§ Work order
Copy every line of the material below word for word, but leave the pictures out.

Chart understanding data
————————

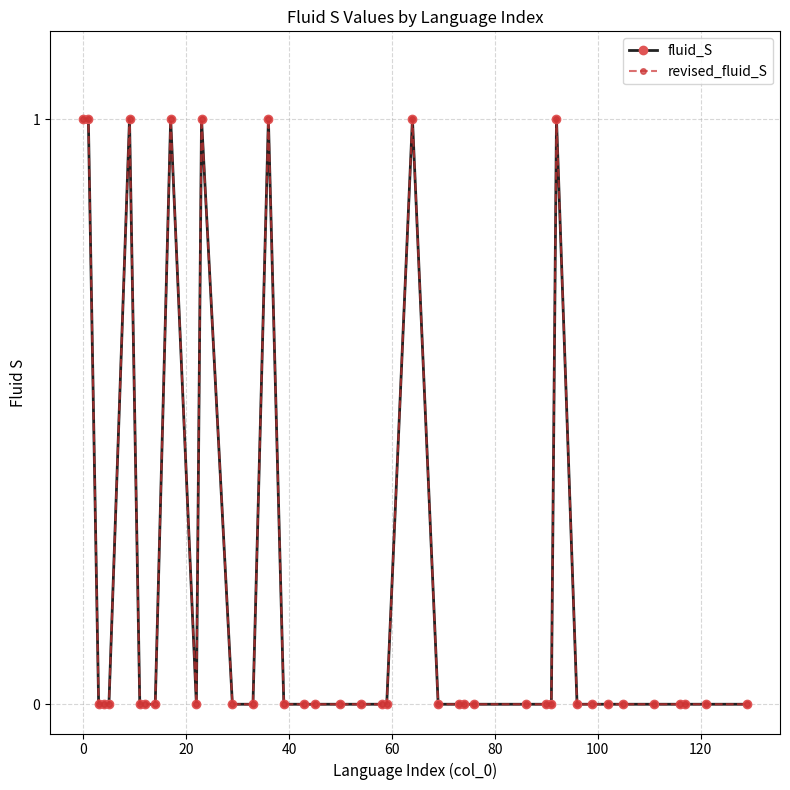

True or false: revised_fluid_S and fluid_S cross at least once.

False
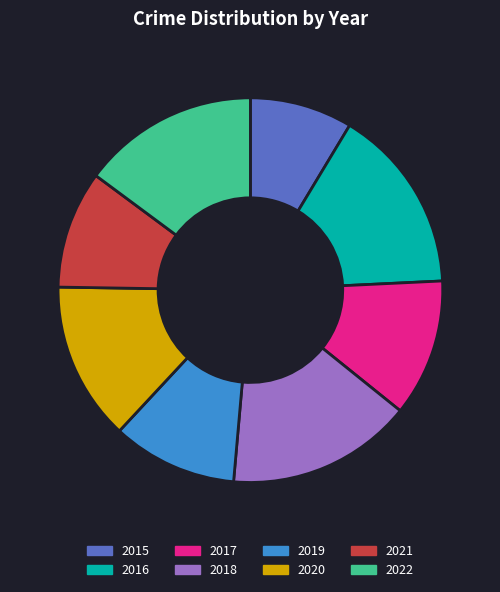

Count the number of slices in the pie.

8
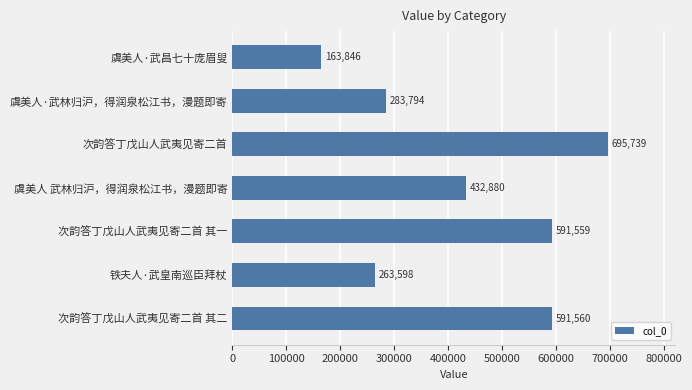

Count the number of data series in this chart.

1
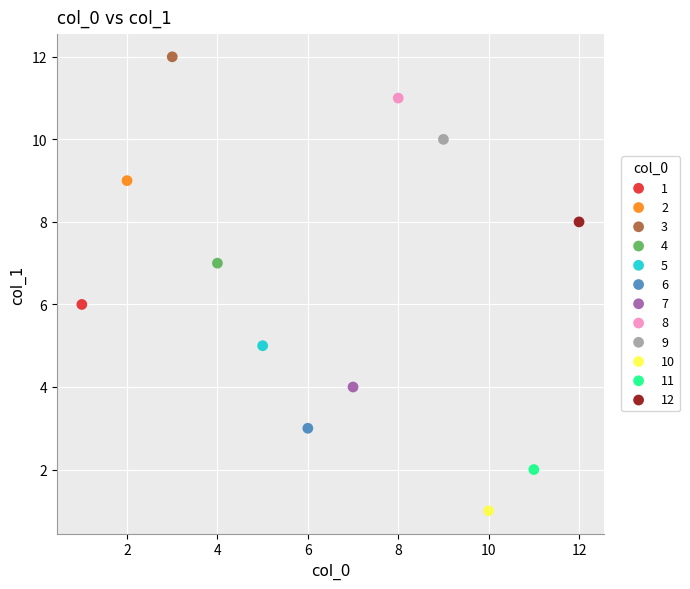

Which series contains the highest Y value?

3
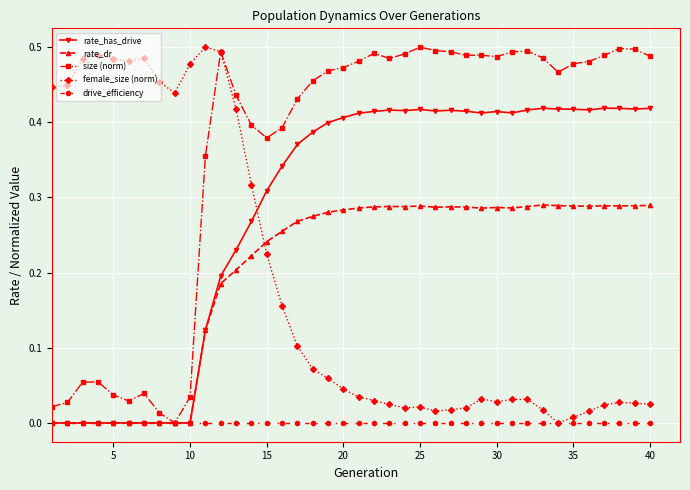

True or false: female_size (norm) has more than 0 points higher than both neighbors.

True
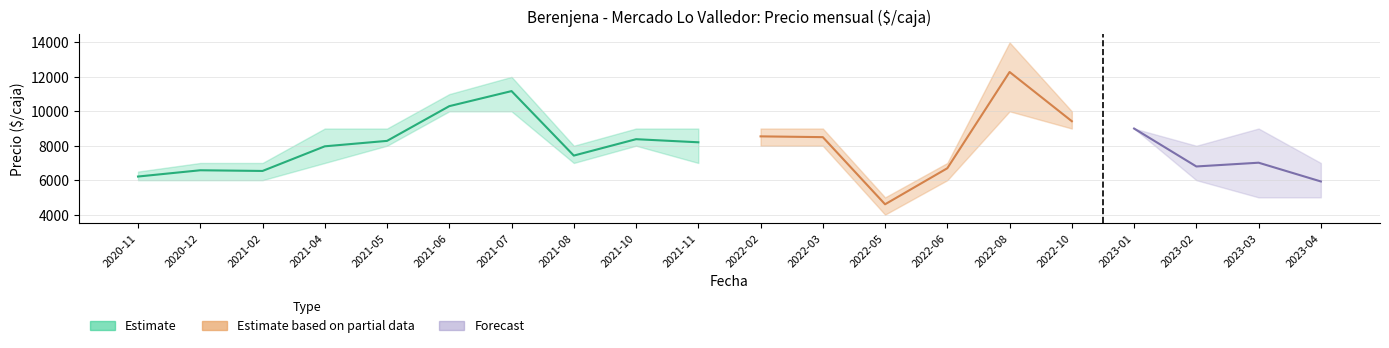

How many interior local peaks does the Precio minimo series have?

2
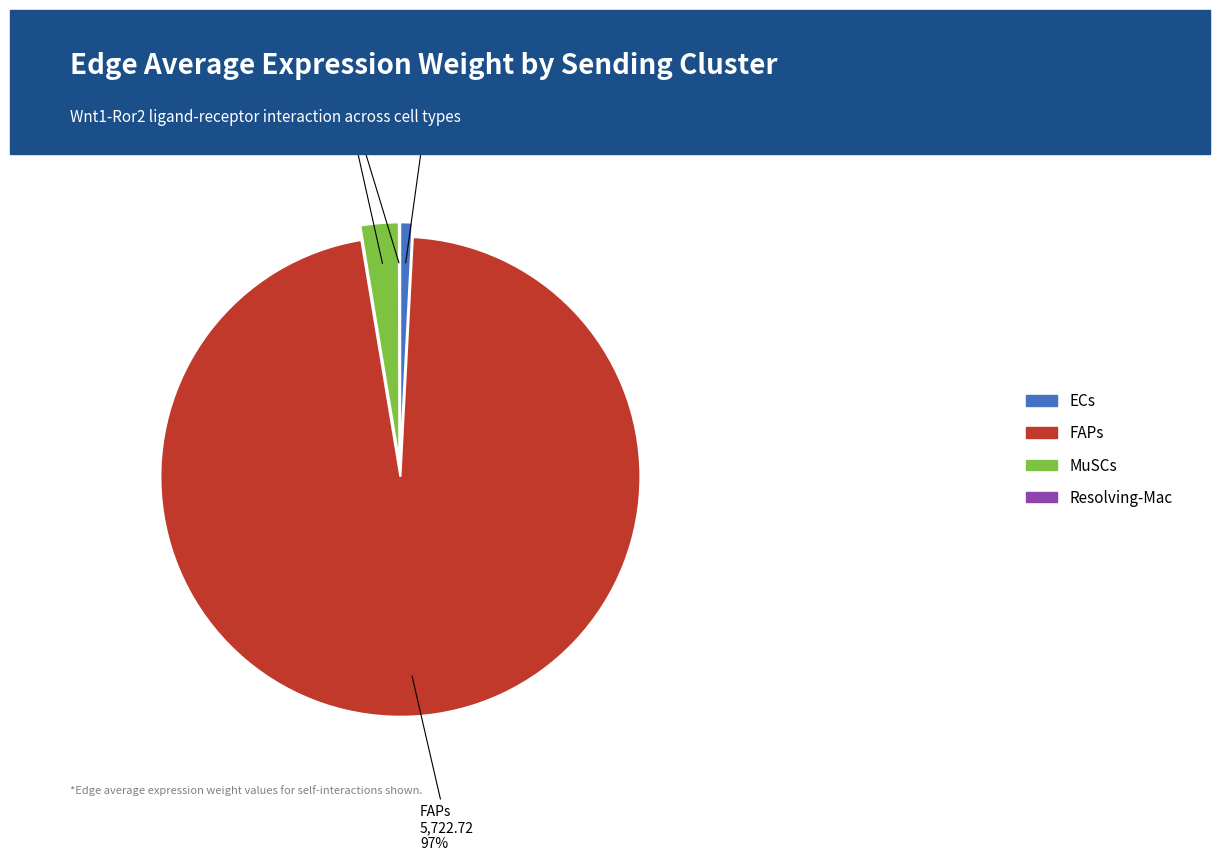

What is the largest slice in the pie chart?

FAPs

————————

§ Task output
True or false: revised_fluid_S and fluid_S cross at least once.

False

Count the number of slices in the pie.

8

Count the number of data series in this chart.

1

Which series contains the highest Y value?

3

True or false: female_size (norm) has more than 0 points higher than both neighbors.

True

How many interior local peaks does the Precio minimo series have?

2

What is the largest slice in the pie chart?

FAPs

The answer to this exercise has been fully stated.